El vehículo arrancó y avanzó por un camino polvoriento, iluminado apenas por los faros. El trayecto no fue largo, pero la tensión se acumulaba con cada segundo. Las mujeres, con la vista baja y el cuerpo encorvado, fingían sumisión mientras en sus mentes contaban cada giro, cada obstáculo, cada señal que pudiera servirles.

Cuando la camioneta se detuvo bruscamente, fueron sacadas con la misma rudeza con la que habían sido metidas. El lugar era un descampado, apartado, rodeado de dunas y sombras alargadas por la escasa iluminación. Otras camionetas esperaban en el sitio, y varios hombres armados custodiaban la zona.

Entonces, de uno de los autos más lujosos, descendieron dos figuras inconfundibles: el Emir de Isla Qadira y su hija, Liyana.

El Emir, con su túnica impecable y su mirada fría, observó a las mujeres con desprecio. A su lado, Liyana avanzó con furia contenida. Su mirada se clavó en una de ellas, la de cabello rosado.

—¡Tú! —espetó con veneno.

Sin previo aviso, Liyana cruzó la distancia entre ambas y le propinó una fuerte bofetada, haciendo que la cabeza de la mujer se girara por la fuerza del impacto.

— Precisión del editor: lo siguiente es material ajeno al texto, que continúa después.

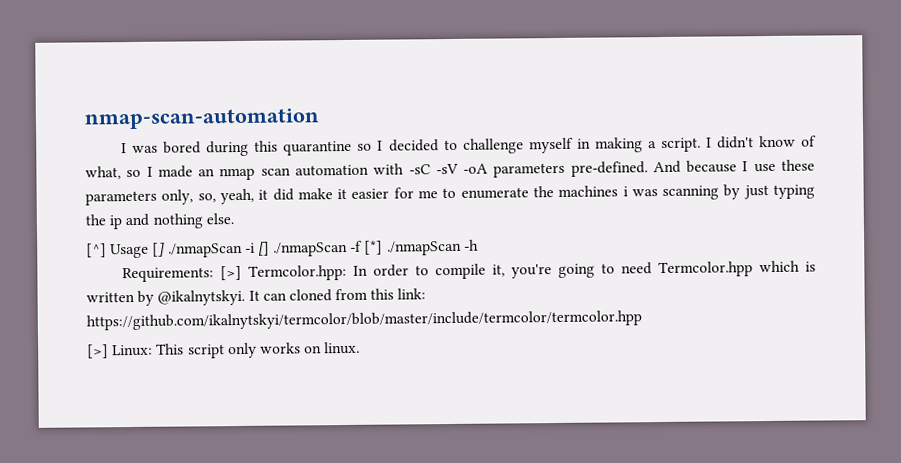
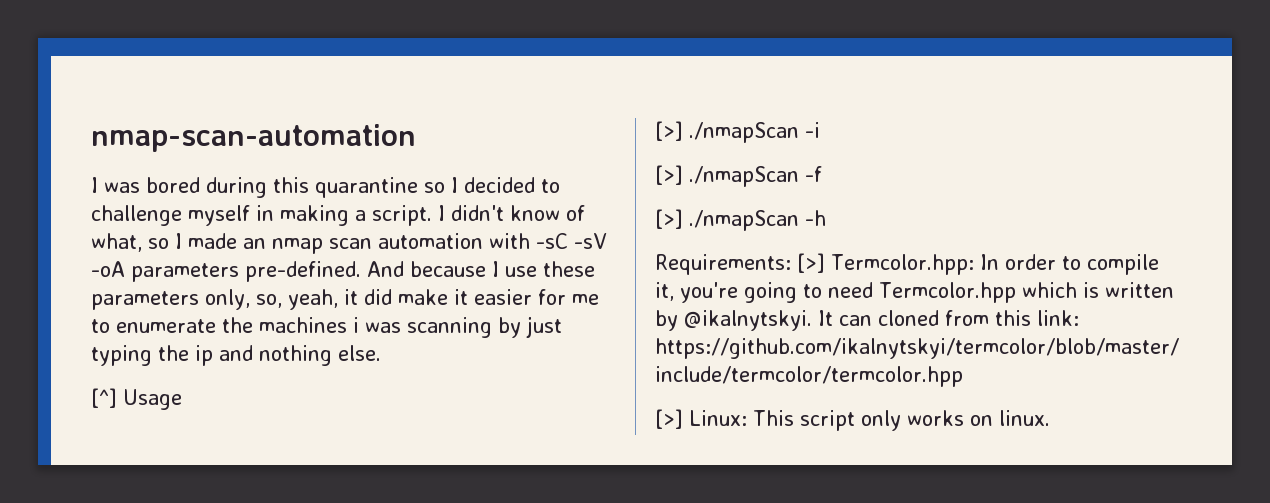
[152,242,166,257] [] -> [655,121,683,141] // [>]
[257,241,270,256] [] -> [655,165,683,185] // [>]
[364,240,384,255] [*] -> [655,209,683,229] // [>]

—¡Maldita insolente! —escupió, su voz cargada de rabia—. ¡Tú y tus amiguitas se han atrevido a interponerse en mi camino y ahora lo van a pagar!

Las otras mujeres se tensaron, pero ninguna reaccionó. Se mantuvieron en silencio, con sus ojos llenos de aparente miedo, pero en realidad, cada músculo de sus cuerpos estaba preparado para el momento oportuno.